## Your tasks
a) In the Royal Peak Lighting terms, what kind of party is the Dealer said to be in relation to RPL?
b) According to the Royal Peak Lighting terms, why are RPL's training, manuals, and other guidance used at the Dealer's own risk?

## Extracted text
————

By checking the box at checkout, you acknowledge that you have read, understand, and agree to be legally bound by the Dealer Terms & Conditions.

Royal Peak Lighting Terms & Conditions "Agreement"

1. Independent Relationship; No Control

Dealer is an independent contractor and not an agent, employee, partner, joint venturer, fiduciary, or representative of RPL. Nothing in this Agreement creates any franchise, fiduciary, partnership, joint venture, or employment relationship.

Dealer retains sole and exclusive control over:


  • Pricing, labor, hiring, supervision, and training

  • Jobsite safety and OSHA compliance

  • Installation methods, scheduling, and operations

  • Licensing, tax, and employment compliance

Dealer has no authority to bind or speak for RPL in any manner.

2. No Responsibility for Dealer Conduct

RPL disclaims all liability for Dealer’s acts, omissions, negligence, misconduct, or business decisions, including but not limited to:


  • Installation errors or product misuse

  • Property damage, personal injury, or death

  • Code, permitting, or regulatory violations

  • Customer disputes, chargebacks, or lawsuits

Dealer assumes full responsibility and liability for all such outcomes.

3. Educational & Technical Materials – Use at Own Risk

All training, manuals, drawings, specifications, demonstrations, verbal or written guidance (“Guidance”) are provided solely for general informational purposes and do not constitute electrical, engineering, construction, safety, or professional advice.

————

## Information given
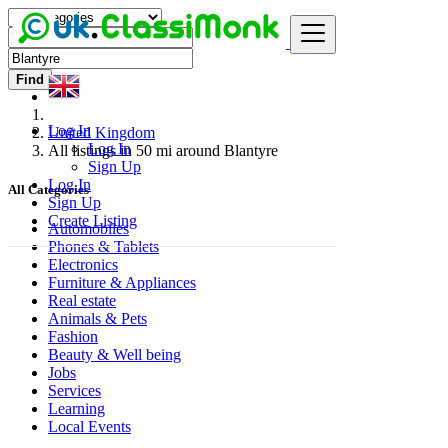
Find
Log In
United Kingdom
Log In
All listings in 50 mi around Blantyre
Sign Up
Log In
All Categories
Sign Up
Create Listing
Automobiles
Phones & Tablets
Electronics
Furniture & Appliances
Real estate
Animals & Pets
Fashion
Beauty & Well being
Jobs
Services
Learning
Local Events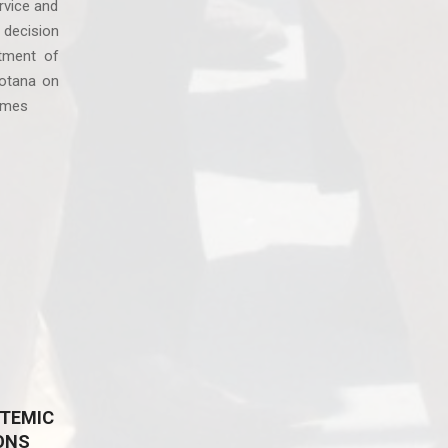
rvice and
 decision
tment of
otana on
omes
TEMIC
ONS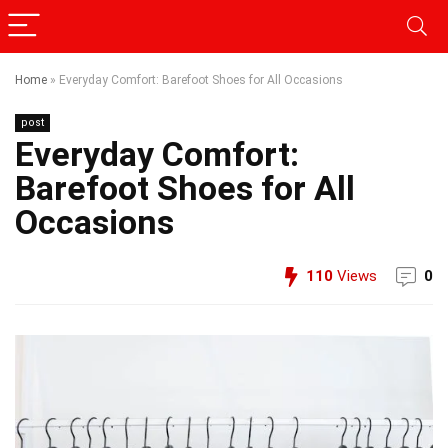
Home
»
Everyday Comfort: Barefoot Shoes for All Occasions
post
Everyday Comfort:
Barefoot Shoes for All
Occasions
110
Views
0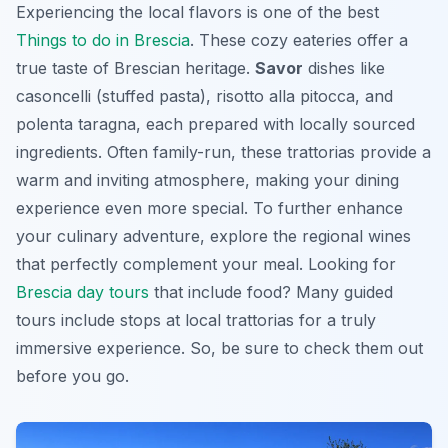
Experiencing the local flavors is one of the best
Things to do in Brescia
. These cozy eateries offer a
true taste of Brescian heritage.
Savor
dishes like
casoncelli (stuffed pasta), risotto alla pitocca, and
polenta taragna, each prepared with locally sourced
ingredients. Often family-run, these trattorias provide a
warm and inviting atmosphere, making your dining
experience even more special. To further enhance
your culinary adventure, explore the regional wines
that perfectly complement your meal. Looking for
Brescia day tours
that include food? Many guided
tours include stops at local trattorias for a truly
immersive experience. So, be sure to check them out
before you go.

————

## Your responses
a) The Dealer is an independent contractor, not an agent, employee, partner, joint venturer, fiduciary, or representative of RPL.

b) The terms say this guidance is provided only for general informational purposes. It is not electrical, engineering, construction, safety, or professional advice.